Hermann Broch naît le 1er novembre 1886 à Vienne dans une famille de la riche bourgeoisie juive industrielle. Selon la volonté paternelle, il étudie l’ingénierie textile et prend la direction de l’usine familiale en 1907. En 1909, il se convertit au catholicisme et épouse Franziska von Rothermann, dont il divorcera en 1923.
En 1927, à quarante et un ans, Broch prend un virage radical : il vend l’entreprise familiale et s’inscrit à l’université de Vienne pour étudier les mathématiques, la philosophie et la psychologie. Il se lance dans l’écriture et publie en 1931-1932 sa première œuvre majeure, la trilogie « Les Somnambules », qui interroge le délabrement des valeurs dans la société allemande.
Après l’Anschluss en 1938, Broch est arrêté par les nazis. Grâce à l’intervention de ses amis, notamment James Joyce, il parvient à s’exiler aux États-Unis. C’est là qu’il écrit son chef-d’œuvre, « La Mort de Virgile » (1945), qui traite des dernières heures du poète romain.
Nommé professeur honoraire à l’Université Yale en 1950, il meurt l’année suivante à New Haven. Ses écrits, qui embrassent réflexion philosophique et innovation littéraire, influencent de nombreux écrivains, dont Milan Kundera et Thomas Bernhard.
Voici notre sélection de ses romans majeurs.
1. Les Somnambules (1931-1932)
Disponible sur Amazon Disponible à la Fnac
Résumé
Cette trilogie romanesque suit la transformation de la société allemande à travers trois personnages confrontés à l’effritement des valeurs traditionnelles.

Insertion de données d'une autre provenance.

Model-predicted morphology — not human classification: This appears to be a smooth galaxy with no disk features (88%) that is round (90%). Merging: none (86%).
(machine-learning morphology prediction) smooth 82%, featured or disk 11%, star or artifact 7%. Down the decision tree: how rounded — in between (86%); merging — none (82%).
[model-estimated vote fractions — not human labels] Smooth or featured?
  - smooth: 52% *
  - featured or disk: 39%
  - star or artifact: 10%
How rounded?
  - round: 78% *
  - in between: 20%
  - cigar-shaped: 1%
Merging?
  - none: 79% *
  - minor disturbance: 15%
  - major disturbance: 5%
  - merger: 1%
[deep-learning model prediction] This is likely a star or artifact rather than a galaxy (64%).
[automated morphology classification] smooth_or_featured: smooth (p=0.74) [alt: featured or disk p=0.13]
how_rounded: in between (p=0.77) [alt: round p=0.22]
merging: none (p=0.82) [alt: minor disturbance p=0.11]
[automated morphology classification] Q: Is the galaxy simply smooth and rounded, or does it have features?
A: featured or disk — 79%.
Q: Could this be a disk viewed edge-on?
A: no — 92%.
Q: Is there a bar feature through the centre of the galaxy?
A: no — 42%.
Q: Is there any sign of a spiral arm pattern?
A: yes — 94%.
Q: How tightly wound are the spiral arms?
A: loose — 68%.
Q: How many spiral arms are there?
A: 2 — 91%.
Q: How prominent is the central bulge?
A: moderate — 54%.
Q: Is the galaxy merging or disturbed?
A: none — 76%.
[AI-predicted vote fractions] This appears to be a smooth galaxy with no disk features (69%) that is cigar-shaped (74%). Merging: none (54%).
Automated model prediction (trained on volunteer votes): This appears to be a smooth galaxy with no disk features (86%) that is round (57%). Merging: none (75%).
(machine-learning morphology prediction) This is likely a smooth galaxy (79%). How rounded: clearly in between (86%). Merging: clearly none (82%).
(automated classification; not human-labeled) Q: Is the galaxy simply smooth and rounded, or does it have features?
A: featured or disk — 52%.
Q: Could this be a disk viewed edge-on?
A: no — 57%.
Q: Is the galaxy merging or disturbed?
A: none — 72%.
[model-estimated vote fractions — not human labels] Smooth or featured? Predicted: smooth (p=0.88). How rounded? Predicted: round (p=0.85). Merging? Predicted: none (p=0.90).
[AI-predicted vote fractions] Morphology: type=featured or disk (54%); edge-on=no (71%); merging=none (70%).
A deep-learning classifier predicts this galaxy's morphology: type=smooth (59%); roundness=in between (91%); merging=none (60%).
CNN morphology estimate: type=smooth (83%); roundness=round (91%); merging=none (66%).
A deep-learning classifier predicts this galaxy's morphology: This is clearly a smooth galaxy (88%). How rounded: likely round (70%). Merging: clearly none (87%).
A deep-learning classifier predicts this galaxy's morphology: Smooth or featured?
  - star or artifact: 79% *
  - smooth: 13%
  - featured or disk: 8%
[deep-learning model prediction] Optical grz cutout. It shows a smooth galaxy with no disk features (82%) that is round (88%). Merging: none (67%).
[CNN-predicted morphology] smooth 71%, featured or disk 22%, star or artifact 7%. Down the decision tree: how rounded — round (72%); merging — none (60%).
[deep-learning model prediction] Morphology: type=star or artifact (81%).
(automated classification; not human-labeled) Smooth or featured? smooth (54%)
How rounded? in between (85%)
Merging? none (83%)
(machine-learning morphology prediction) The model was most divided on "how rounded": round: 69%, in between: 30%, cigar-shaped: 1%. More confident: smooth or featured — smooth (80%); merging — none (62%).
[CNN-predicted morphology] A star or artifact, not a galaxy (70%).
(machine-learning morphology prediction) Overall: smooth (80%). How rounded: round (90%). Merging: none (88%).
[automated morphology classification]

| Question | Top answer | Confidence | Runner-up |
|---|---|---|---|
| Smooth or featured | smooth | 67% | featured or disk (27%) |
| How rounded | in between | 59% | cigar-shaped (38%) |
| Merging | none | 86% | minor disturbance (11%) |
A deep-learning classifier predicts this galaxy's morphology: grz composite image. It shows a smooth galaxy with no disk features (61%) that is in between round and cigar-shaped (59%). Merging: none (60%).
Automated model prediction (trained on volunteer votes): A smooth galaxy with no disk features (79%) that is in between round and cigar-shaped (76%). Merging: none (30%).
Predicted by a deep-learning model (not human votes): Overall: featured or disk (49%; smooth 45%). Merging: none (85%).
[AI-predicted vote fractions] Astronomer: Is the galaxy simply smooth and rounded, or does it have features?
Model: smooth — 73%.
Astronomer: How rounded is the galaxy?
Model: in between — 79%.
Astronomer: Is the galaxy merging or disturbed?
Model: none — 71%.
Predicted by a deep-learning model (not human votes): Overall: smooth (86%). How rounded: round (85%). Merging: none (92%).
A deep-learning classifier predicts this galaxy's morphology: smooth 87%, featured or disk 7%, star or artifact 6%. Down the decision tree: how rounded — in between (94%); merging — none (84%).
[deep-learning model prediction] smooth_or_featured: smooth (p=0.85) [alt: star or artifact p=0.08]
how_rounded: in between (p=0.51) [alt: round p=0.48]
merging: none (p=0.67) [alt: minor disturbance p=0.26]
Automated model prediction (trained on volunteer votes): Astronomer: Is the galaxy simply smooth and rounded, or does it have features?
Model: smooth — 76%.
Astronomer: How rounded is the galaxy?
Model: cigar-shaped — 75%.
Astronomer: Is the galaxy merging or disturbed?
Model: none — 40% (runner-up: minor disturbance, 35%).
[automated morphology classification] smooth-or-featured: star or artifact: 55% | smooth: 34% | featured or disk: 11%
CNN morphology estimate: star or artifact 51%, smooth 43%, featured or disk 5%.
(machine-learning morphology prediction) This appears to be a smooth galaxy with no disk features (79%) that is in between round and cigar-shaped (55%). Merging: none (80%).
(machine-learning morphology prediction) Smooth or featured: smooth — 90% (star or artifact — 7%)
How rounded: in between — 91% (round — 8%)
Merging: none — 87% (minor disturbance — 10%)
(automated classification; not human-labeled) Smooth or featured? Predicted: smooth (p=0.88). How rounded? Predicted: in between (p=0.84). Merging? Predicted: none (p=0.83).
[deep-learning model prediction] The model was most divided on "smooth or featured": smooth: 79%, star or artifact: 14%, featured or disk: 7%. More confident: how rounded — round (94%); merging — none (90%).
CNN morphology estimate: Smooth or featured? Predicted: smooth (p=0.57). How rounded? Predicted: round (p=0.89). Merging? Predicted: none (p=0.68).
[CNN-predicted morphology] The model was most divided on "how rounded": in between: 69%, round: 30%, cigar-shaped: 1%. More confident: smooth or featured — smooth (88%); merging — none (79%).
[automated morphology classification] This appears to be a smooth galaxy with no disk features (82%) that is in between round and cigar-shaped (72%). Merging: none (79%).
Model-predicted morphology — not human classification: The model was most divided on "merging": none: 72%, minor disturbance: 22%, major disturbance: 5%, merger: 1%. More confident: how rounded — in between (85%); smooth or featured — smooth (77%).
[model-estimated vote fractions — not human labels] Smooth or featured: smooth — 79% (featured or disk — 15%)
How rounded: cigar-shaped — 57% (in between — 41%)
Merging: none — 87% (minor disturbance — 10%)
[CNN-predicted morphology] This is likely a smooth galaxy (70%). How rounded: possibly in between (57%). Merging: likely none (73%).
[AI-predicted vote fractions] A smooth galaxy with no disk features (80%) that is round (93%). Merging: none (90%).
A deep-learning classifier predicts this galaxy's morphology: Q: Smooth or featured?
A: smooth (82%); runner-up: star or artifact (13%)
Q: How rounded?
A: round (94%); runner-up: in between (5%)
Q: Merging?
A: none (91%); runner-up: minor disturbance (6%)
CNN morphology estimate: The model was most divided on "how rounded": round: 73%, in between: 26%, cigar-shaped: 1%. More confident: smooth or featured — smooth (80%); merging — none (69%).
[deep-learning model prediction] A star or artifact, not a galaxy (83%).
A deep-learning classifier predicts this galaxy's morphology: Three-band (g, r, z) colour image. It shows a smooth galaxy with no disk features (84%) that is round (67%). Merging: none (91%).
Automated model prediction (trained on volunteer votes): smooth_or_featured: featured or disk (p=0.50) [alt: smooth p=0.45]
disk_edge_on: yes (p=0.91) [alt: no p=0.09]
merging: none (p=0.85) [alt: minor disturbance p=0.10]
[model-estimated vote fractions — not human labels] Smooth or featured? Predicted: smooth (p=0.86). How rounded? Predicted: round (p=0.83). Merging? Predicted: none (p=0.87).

En 1888, le lieutenant Joachim von Pasenow, officier prussien déchiré entre la pression familiale qui le pousse vers un mariage aristocratique et sa liaison avec une prostituée, cherche refuge dans le conformisme militaire. Son ami d’enfance, le cynique Eduard von Bertrand qui a quitté l’armée pour les affaires, manipule subtilement son destin.
En 1903, le comptable August Esch perd son emploi à Cologne et se lance dans l’organisation de spectacles de lutte féminine. Obsédé par la justice et l’ordre dans un monde qu’il ne comprend plus, il oscille entre des projets d’émigration en Amérique et une relation compliquée avec une tenancière de bar.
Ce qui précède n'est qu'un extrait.